### [EXERCISE INPUTS]
╭──

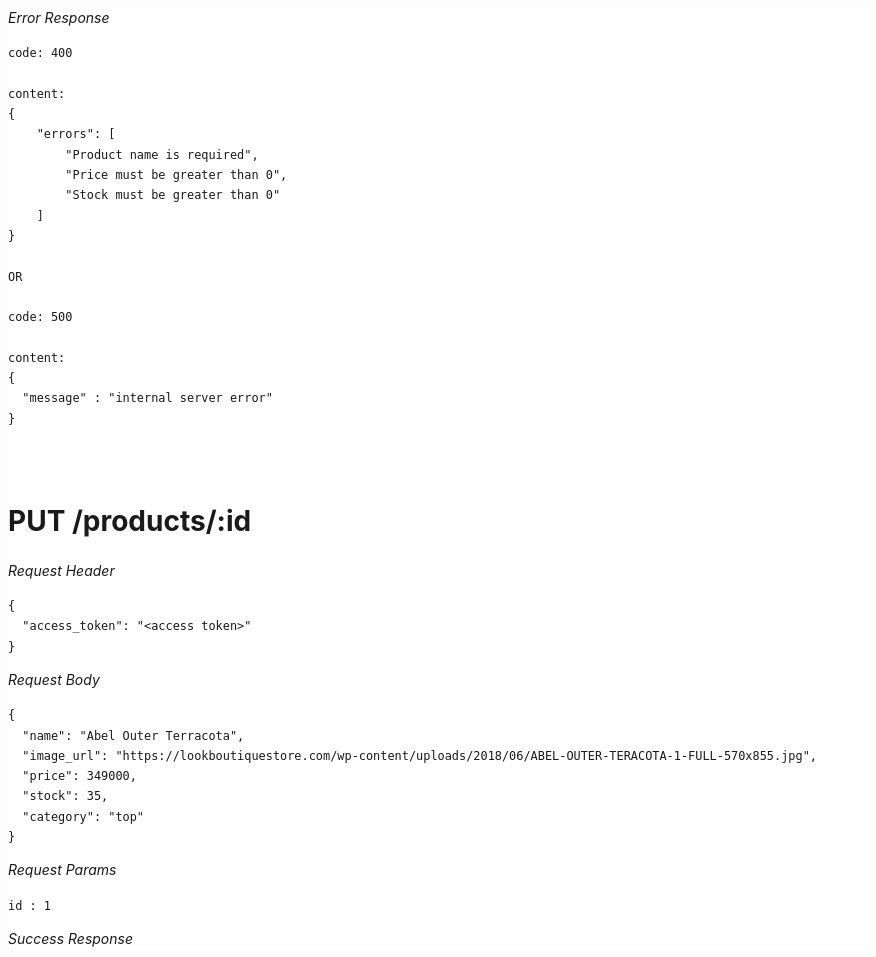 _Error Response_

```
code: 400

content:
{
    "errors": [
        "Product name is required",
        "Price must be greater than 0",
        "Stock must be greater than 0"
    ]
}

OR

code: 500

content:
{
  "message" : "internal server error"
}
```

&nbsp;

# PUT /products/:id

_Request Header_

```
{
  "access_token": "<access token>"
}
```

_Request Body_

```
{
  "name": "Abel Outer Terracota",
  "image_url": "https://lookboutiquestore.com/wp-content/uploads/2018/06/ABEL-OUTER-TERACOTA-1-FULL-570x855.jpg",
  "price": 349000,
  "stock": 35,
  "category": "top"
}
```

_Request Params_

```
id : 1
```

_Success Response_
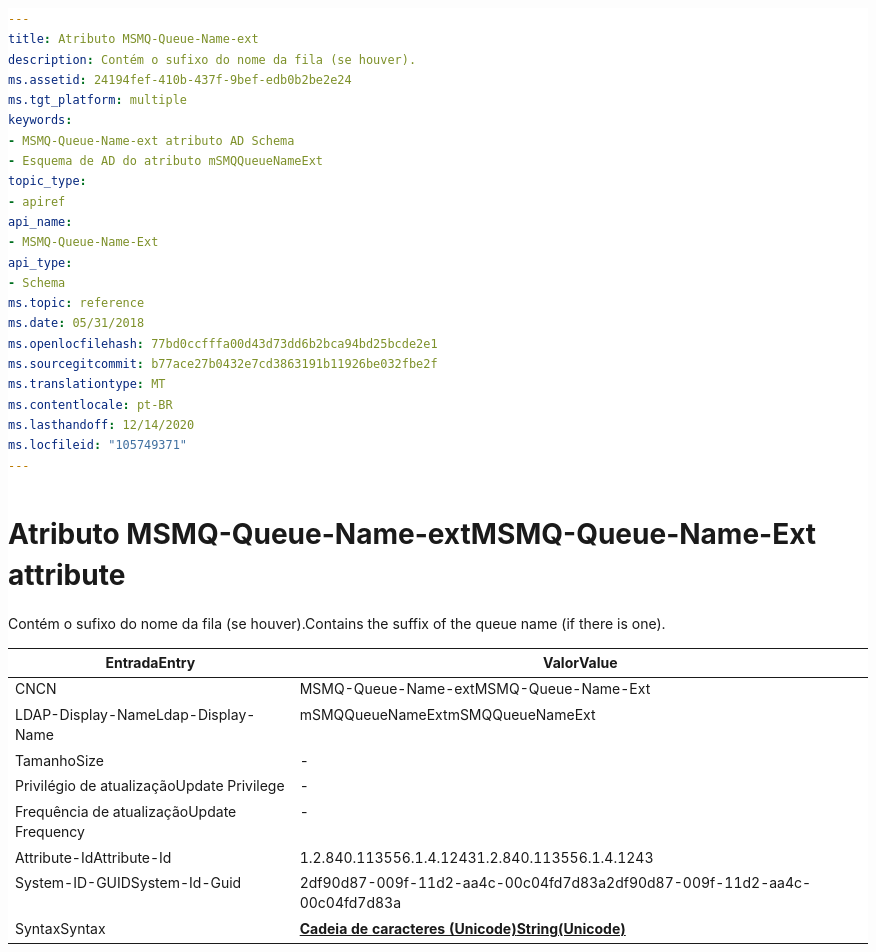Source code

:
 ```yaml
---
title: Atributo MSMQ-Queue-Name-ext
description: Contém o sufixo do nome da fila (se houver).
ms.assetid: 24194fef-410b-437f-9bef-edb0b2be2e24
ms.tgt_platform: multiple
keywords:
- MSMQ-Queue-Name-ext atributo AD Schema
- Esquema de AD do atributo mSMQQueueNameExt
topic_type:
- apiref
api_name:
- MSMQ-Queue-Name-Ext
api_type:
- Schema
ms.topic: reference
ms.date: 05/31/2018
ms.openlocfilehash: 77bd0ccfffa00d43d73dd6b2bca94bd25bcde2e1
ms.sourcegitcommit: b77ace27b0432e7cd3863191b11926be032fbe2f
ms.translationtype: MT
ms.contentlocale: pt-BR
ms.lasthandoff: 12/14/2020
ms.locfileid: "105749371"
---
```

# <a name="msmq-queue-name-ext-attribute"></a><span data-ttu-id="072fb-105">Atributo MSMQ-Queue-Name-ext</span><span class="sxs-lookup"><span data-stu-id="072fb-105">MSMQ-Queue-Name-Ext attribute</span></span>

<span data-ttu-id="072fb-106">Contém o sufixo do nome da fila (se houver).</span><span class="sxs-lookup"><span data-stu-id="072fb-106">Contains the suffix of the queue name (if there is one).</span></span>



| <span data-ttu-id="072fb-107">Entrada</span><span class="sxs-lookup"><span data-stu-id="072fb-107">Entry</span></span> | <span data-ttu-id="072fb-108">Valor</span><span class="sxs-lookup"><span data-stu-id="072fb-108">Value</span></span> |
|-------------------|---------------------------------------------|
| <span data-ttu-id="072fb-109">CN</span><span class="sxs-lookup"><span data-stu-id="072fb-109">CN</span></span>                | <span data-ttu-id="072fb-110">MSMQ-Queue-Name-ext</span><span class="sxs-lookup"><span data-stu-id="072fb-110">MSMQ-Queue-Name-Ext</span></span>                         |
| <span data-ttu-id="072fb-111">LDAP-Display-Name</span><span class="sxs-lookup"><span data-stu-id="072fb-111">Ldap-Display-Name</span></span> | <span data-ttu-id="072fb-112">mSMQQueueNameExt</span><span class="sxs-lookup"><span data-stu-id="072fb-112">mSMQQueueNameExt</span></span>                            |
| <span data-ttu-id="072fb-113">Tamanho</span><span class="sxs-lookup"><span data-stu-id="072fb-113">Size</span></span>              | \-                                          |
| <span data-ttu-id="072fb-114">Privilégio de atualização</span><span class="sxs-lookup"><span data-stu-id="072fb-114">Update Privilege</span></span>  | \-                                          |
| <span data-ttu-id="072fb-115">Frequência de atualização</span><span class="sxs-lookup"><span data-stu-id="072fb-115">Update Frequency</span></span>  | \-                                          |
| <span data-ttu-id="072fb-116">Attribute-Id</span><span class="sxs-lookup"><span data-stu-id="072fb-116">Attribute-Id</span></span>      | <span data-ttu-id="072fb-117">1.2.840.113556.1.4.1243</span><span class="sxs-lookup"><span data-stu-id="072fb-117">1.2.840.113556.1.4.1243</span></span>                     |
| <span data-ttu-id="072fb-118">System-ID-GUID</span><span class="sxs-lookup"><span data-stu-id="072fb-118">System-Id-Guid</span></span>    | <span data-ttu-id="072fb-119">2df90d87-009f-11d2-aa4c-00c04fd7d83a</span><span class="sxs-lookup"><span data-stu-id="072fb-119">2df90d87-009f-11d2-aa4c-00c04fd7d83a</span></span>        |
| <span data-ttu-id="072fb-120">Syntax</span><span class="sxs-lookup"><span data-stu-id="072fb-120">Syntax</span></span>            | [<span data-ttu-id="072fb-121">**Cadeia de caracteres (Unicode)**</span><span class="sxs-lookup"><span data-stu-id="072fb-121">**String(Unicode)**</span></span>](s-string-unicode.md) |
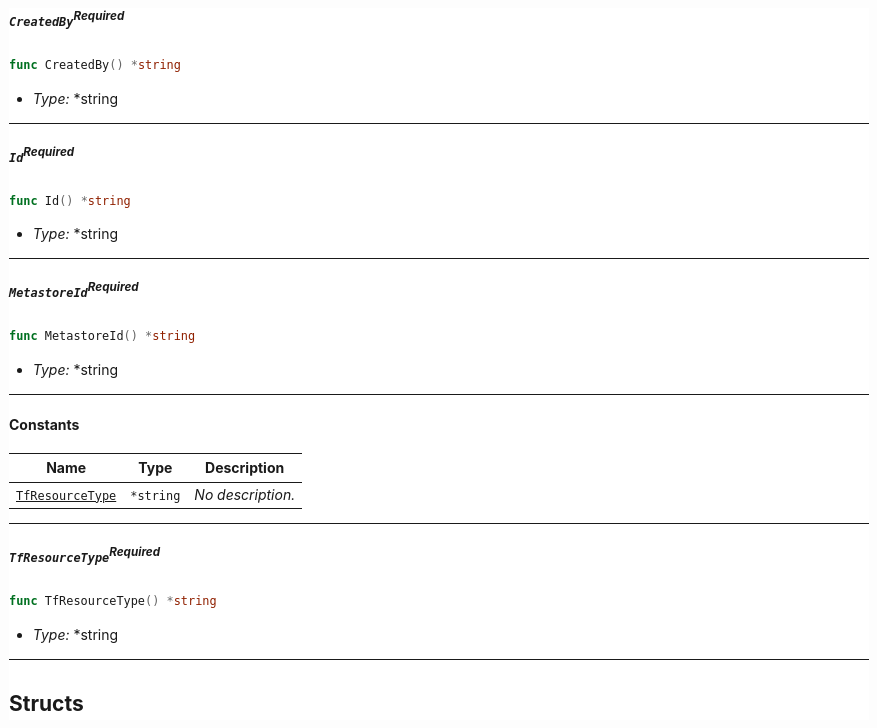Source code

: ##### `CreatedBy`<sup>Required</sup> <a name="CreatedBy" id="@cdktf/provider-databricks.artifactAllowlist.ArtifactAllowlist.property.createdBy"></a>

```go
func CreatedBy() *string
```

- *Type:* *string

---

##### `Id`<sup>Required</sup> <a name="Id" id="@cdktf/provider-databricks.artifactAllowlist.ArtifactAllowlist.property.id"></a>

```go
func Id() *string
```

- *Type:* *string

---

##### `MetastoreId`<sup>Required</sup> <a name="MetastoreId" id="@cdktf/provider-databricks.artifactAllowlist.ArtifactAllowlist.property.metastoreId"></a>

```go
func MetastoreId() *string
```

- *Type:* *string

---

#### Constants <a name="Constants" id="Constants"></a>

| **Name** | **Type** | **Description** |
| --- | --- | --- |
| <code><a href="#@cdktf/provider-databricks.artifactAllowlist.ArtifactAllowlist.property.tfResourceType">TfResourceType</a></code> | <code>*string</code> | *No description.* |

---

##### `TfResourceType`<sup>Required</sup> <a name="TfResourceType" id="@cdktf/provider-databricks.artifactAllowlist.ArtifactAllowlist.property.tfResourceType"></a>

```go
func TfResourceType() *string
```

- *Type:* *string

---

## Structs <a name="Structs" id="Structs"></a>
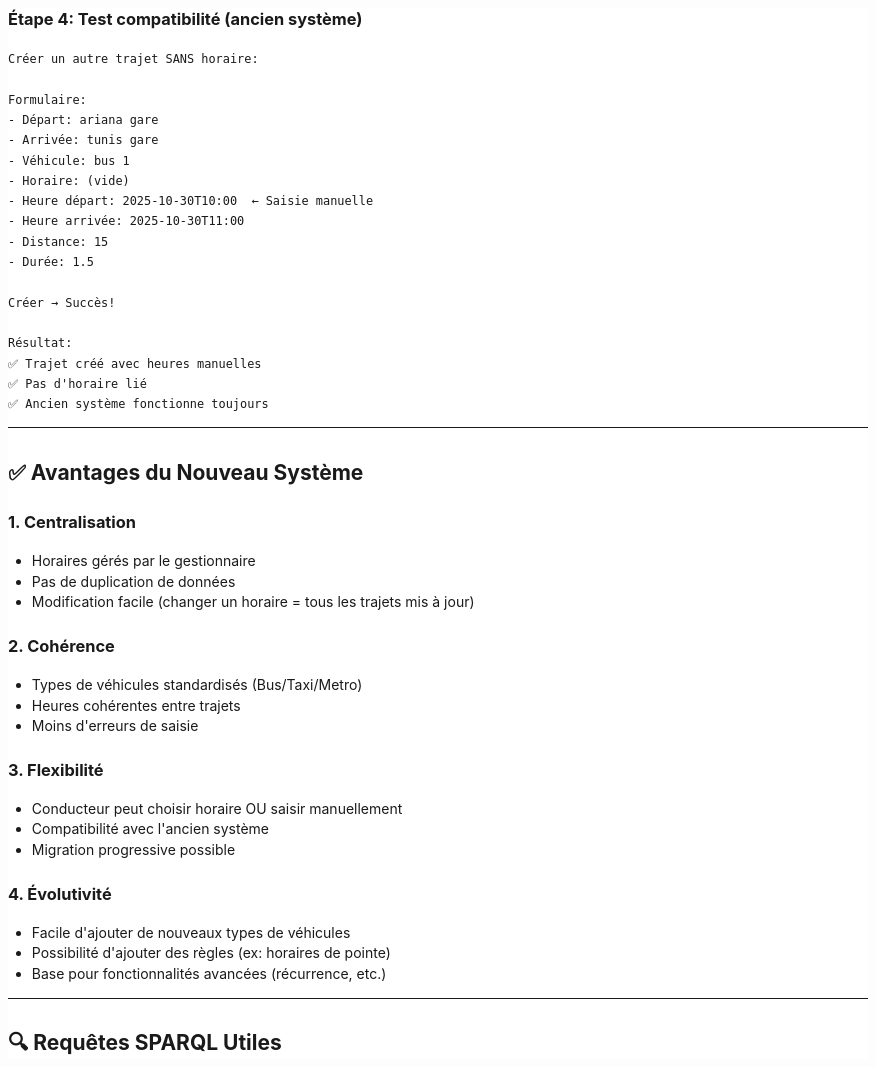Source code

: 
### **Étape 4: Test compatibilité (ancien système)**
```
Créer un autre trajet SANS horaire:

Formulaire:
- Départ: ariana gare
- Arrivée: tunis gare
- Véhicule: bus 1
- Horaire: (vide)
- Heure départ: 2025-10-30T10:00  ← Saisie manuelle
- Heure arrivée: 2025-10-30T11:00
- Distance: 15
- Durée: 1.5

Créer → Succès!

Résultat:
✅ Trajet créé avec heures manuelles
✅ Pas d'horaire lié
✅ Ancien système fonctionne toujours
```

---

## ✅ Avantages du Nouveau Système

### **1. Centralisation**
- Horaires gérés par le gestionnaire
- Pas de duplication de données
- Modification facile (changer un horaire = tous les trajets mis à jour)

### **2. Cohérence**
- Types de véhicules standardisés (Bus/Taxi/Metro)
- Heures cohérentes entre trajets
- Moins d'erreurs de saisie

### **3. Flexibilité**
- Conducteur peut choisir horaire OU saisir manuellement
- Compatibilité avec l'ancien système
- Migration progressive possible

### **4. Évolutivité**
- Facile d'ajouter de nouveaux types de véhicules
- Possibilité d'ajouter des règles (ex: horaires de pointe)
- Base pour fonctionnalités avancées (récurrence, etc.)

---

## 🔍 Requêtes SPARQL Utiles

╰──

Lines holding "string" in the data above: copy each of them.

### [RESPONSE TO THE EXERCISE]
| <span data-ttu-id="072fb-120">Syntax</span><span class="sxs-lookup"><span data-stu-id="072fb-120">Syntax</span></span>            | [<span data-ttu-id="072fb-121">**Cadeia de caracteres (Unicode)**</span><span class="sxs-lookup"><span data-stu-id="072fb-121">**String(Unicode)**</span></span>](s-string-unicode.md) |
func CreatedBy() *string
- *Type:* *string
func Id() *string
- *Type:* *string
func MetastoreId() *string
- *Type:* *string
| <code><a href="#@cdktf/provider-databricks.artifactAllowlist.ArtifactAllowlist.property.tfResourceType">TfResourceType</a></code> | <code>*string</code> | *No description.* |
func TfResourceType() *string
- *Type:* *string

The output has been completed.